#### Plotted data images
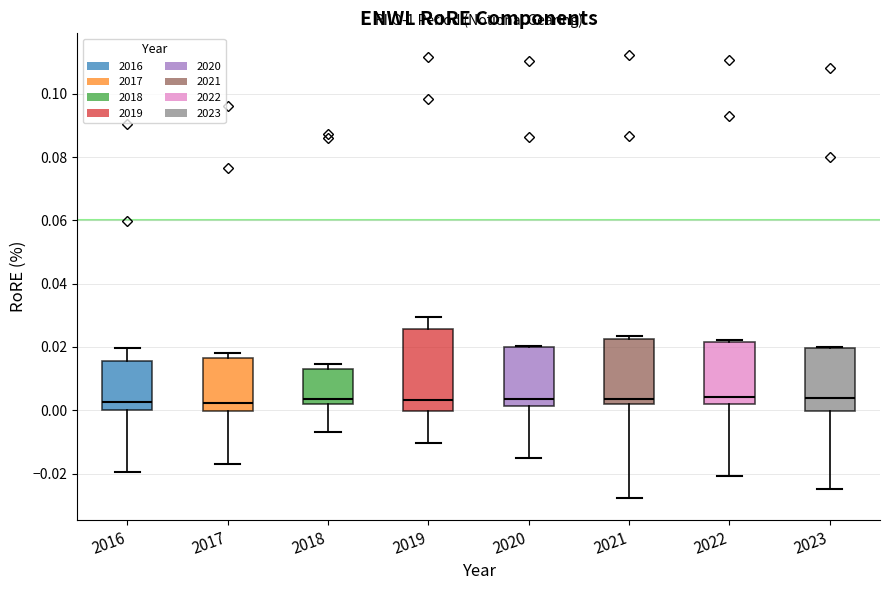

Reading left to right, transcribe this box plot: for each box, give where its median line is, the range the box spans, and where its two whiskers end, as read against the y-axis. The values are not printed on the chart, so give them approximately, as read against the axis.

2016: median 0.002, box 0.000 to 0.016, whiskers -0.020 to 0.020
2017: median 0.002, box 0.000 to 0.016, whiskers -0.016 to 0.018
2018: median 0.004, box 0.002 to 0.014, whiskers -0.006 to 0.014 (just above the box's upper edge)
2019: median 0.004, box 0.000 to 0.026, whiskers -0.010 to 0.030
2020: median 0.004, box 0.002 to 0.020, whiskers -0.016 to 0.020
2021: median 0.004, box 0.002 to 0.022, whiskers -0.028 to 0.024
2022: median 0.004, box 0.002 to 0.022, whiskers -0.020 to 0.022
2023: median 0.004, box 0.000 to 0.020, whiskers -0.024 to 0.020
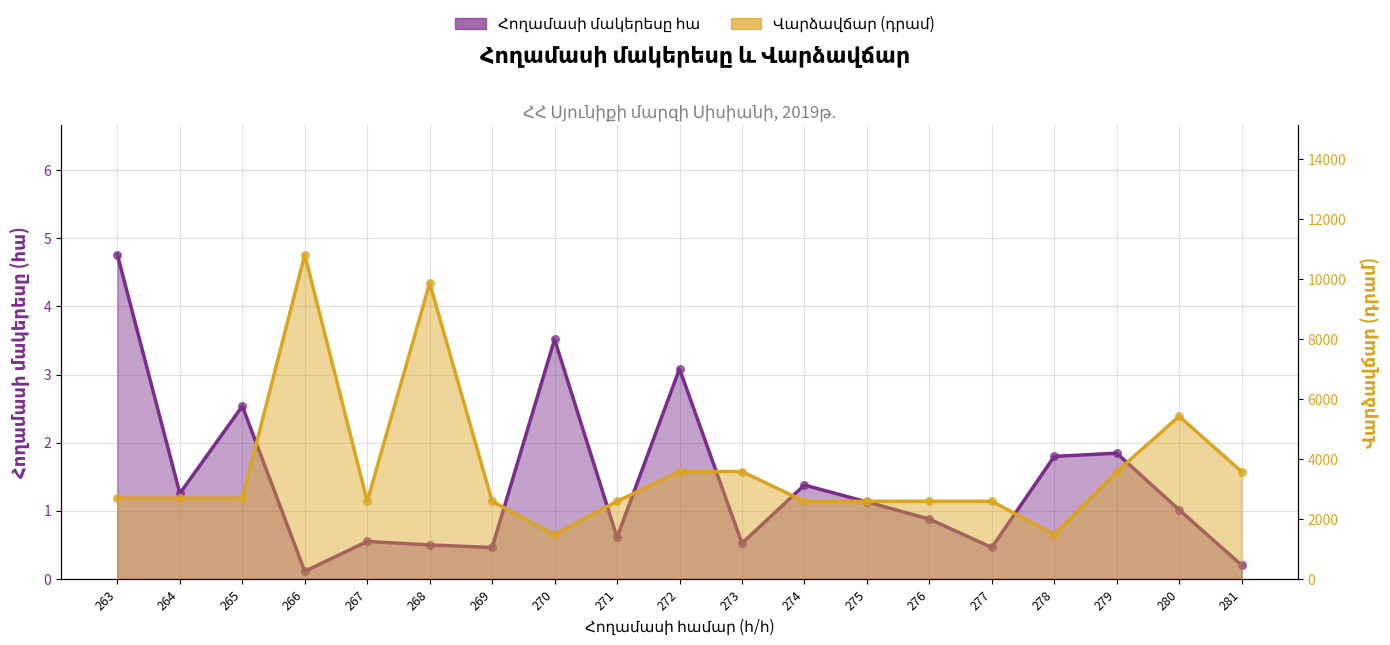

Which series contains the highest Y value?

Վարձավճար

#### To do
Rewrite the stretch from the line containing "Which series contains the highest Y value?" through the end of the rows, swapping "highest" for "lowest" and keeping every other part intact.

#### Written answer
Which series contains the lowest Y value?

Վարձավճար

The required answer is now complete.